Aside from the vested right question presented is the power , of the lower court to enter the order of May 29, 1943, which amended or reduced the amount of monthly payments which were adjudicated by the final judgment or peremptory writ of the Circuit Court of Dade County on March 16, 1939. A judgment, although irregular in form, entered by a court having jurisdiction of the subject matter and the parties is conclusive so long as unreversed and cannot be collaterally attacked. See Ponder v. Moseley, 2 Fla. 207, 48 Am. Dec. 194; Crosby v. Burleson, 142 Fla. 443, 195 So. 202. On the other hand, a judgment in a civil cause may be collaterally attacked or impeached and set aside on bill in equity when it is alleged and proven that the judgment was obtained by fraud or collusion. See Skipper v. Schumacher, 124 Fla. 384, 169 So. 58; Ryan’s Furniture Exchange v. McNair, 120 Fla. 109, 162 So. 483.

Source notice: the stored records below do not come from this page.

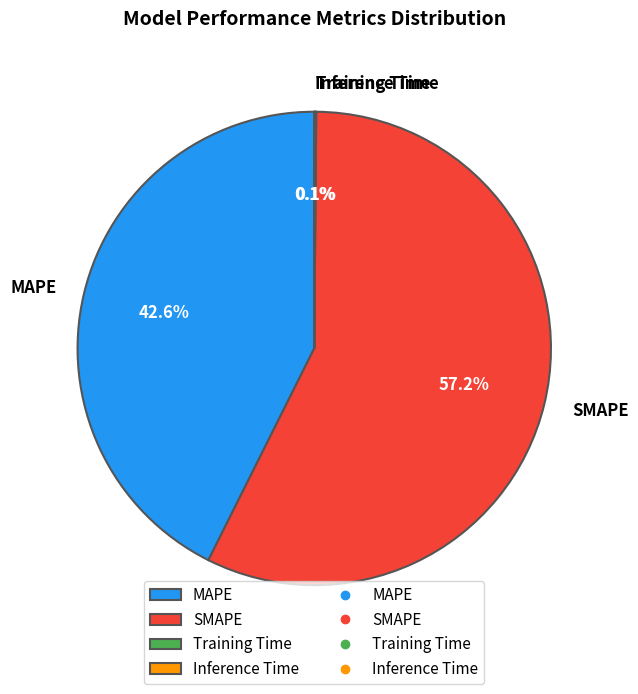

What portion of the pie excludes MAPE?

57.4%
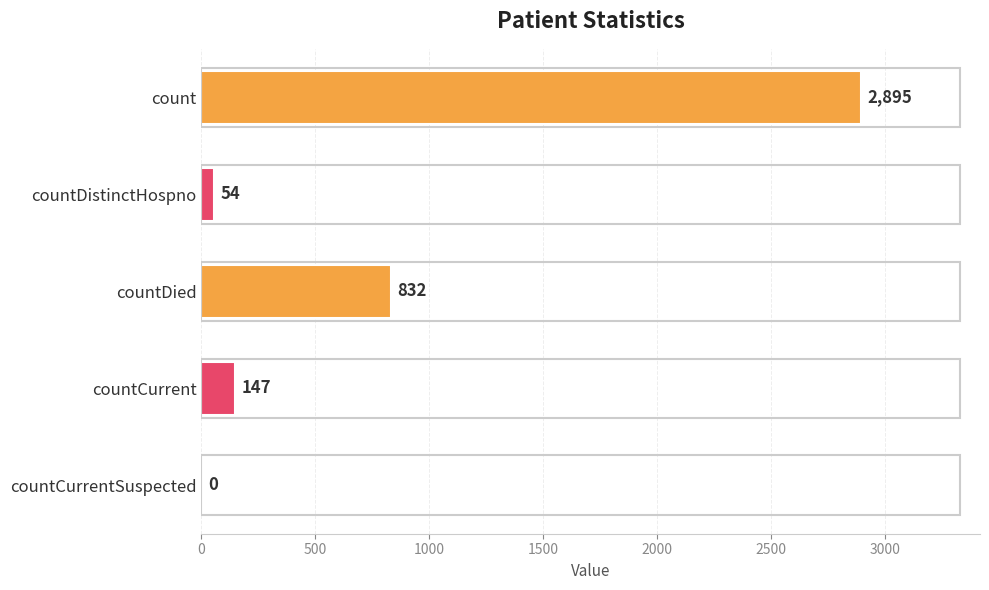

What is the average value?

786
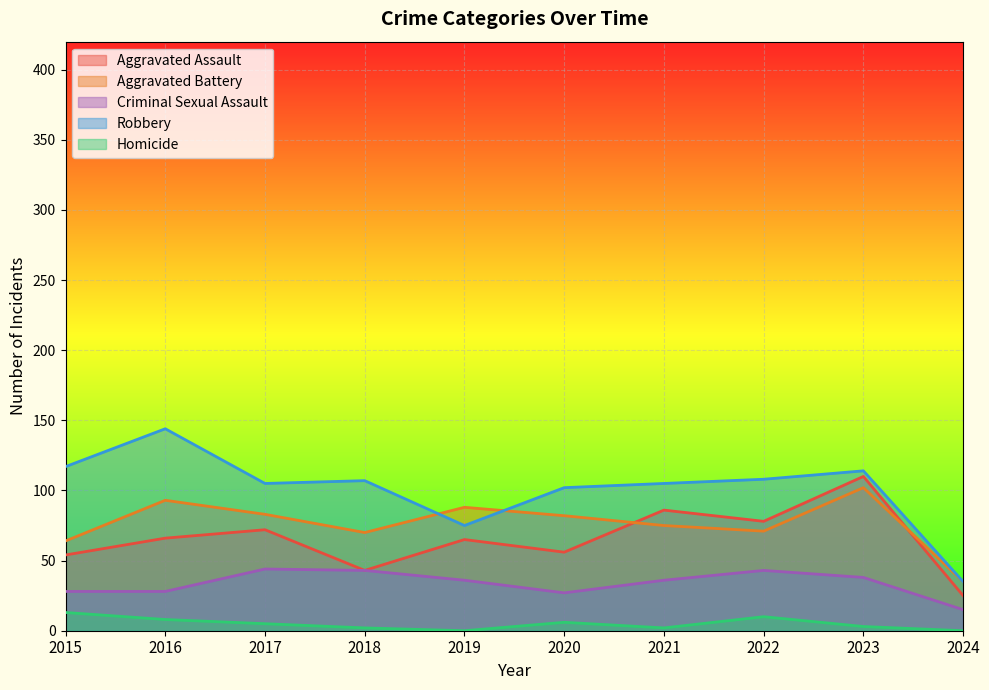

Which has a higher value, 2022 or 2018?

2022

It is generally recognized that where a mandamus proceeding has been heard and decided on its merits, the judgment rendered is conclusive against the parties and the several issues of law and all matters of fact directly involved and determined and stands as the law of the case until reversed or set aside. See Sauls v. Freeman, 24 Fla. 225, 4 So. 577; State ex rel. Durrance v. City of Homestead, 125 Fla. 105, 169 So. 593; State ex rel. Neafie v. Butler, 151 Fla. 686, 10 So. (2nd) 572. There is, however, an exception to the rule, as expressed in State ex rel. Davis v. A.C.L. RR. Co., 103 Fla. 1204, 140 So. 817, 824, but the instant case does not fall within the exception.
On issuance of the peremptory writ dated March 17, 1939, it then became the legal duty of the City of Miami to obey the commands of the peremptory writ and file therein a certificate showing performance. Or, in other words, the only answer that the City could have made to the peremptory writ was obedience to the mandate. See State ex rel. Drennan v. McCann, 152 Fla. 695, 13 So. (2nd) 1; State ex rel. Neafie v. Butler, supra; State ex rel. Havana State Bank v. *650Rhodes, 124 Fla. 288, 168 So. 249; State ex rel. Durrance v. City of Homestead, supra.
The judgment appealed from is hereby reversed, with directions for further proceedings in the lower court not inconsistent with this opinion.
It is so ordered.
BUFORD, C. J., TERRELL and ADAMS, JJ., concur.